### WORK TASK
Copy word for word the lines of the records below, starting at the line that contains "February 27, 2024" and ending at the line that contains "people we were". Include both of those lines.

### DATA RECORDS
Start of Block

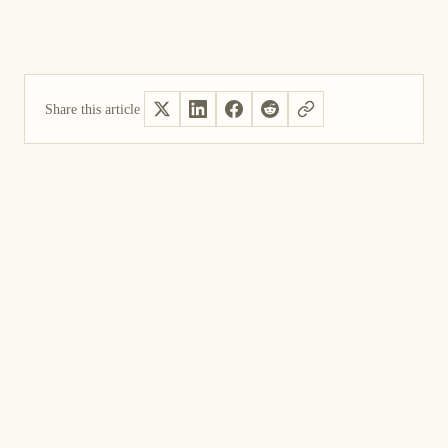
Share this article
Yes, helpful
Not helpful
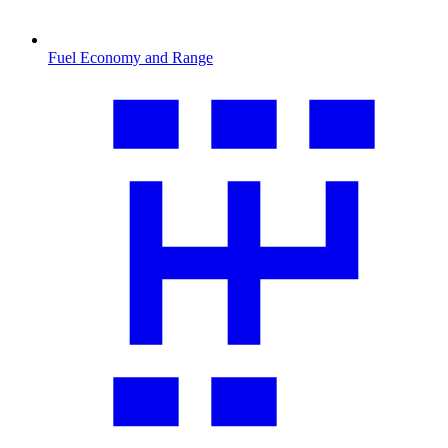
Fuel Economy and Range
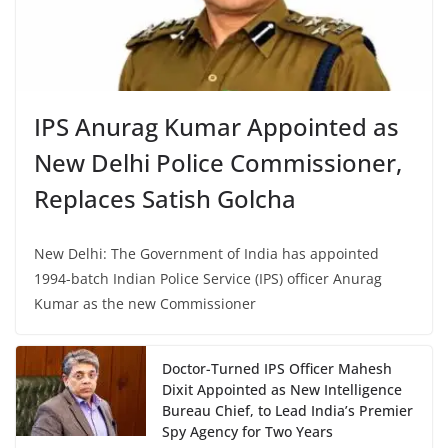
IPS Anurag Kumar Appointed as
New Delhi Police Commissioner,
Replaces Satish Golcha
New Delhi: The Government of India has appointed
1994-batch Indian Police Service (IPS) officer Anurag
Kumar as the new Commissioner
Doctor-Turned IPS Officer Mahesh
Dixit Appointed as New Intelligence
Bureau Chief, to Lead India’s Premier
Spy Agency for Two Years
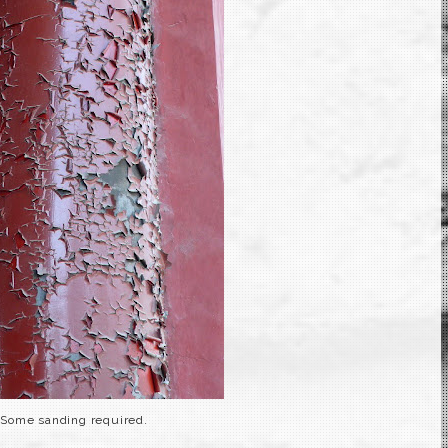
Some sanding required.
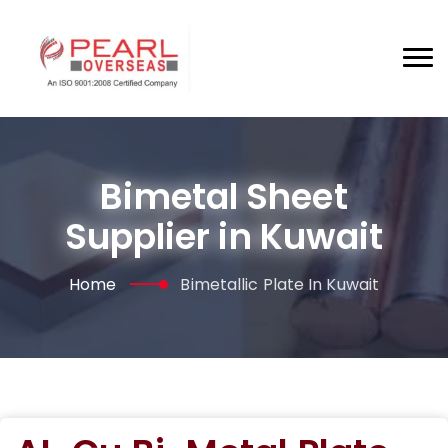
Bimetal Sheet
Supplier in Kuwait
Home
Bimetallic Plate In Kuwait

End of Block
Start of Block

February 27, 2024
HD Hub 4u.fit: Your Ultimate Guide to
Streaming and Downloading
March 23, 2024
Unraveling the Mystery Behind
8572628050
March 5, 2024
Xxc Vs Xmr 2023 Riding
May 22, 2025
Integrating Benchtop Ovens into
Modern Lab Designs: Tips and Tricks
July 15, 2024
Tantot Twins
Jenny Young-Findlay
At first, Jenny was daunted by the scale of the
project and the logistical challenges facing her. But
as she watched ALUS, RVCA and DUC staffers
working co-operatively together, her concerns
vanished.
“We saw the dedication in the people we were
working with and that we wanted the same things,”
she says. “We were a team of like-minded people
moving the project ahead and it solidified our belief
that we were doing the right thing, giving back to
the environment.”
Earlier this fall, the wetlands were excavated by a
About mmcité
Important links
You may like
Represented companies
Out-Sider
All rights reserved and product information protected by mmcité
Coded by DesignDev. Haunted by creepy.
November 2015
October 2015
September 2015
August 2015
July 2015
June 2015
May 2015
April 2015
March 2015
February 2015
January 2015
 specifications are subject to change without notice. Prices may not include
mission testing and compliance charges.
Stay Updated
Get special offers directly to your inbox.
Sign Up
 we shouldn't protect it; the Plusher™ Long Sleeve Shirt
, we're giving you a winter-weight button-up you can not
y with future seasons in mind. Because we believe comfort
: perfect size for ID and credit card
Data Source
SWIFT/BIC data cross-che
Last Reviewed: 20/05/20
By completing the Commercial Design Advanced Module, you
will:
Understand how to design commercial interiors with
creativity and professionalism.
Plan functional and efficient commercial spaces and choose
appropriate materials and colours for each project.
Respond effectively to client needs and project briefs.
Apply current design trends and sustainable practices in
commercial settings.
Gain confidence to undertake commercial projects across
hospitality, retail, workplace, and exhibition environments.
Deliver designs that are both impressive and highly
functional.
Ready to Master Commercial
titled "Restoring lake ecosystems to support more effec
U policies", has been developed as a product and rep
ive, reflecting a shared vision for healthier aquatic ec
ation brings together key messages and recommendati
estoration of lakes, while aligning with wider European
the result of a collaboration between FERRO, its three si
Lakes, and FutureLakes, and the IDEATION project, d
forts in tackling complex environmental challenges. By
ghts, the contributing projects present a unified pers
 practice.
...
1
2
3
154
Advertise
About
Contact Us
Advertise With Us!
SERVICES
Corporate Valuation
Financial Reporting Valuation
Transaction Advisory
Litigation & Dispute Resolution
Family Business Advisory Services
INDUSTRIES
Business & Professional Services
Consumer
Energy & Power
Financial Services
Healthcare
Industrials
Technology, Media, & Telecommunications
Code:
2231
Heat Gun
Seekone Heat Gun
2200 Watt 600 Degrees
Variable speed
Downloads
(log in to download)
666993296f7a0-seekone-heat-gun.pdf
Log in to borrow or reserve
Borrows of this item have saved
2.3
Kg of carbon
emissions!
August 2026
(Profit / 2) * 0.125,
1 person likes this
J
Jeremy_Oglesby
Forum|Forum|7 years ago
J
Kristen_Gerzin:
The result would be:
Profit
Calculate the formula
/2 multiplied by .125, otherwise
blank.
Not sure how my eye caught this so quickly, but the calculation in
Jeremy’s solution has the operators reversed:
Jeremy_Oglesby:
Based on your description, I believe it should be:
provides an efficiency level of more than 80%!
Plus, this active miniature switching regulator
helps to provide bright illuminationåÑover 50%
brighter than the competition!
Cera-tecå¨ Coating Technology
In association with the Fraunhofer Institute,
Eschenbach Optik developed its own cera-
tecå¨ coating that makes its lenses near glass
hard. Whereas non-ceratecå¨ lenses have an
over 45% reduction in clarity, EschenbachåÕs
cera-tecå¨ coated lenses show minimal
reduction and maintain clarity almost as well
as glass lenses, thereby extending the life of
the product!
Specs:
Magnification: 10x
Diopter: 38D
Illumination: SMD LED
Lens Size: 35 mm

End of Block

### PROBLEM SOLUTION
February 27, 2024
HD Hub 4u.fit: Your Ultimate Guide to
Streaming and Downloading
March 23, 2024
Unraveling the Mystery Behind
8572628050
March 5, 2024
Xxc Vs Xmr 2023 Riding
May 22, 2025
Integrating Benchtop Ovens into
Modern Lab Designs: Tips and Tricks
July 15, 2024
Tantot Twins
Jenny Young-Findlay
At first, Jenny was daunted by the scale of the
project and the logistical challenges facing her. But
as she watched ALUS, RVCA and DUC staffers
working co-operatively together, her concerns
vanished.
“We saw the dedication in the people we were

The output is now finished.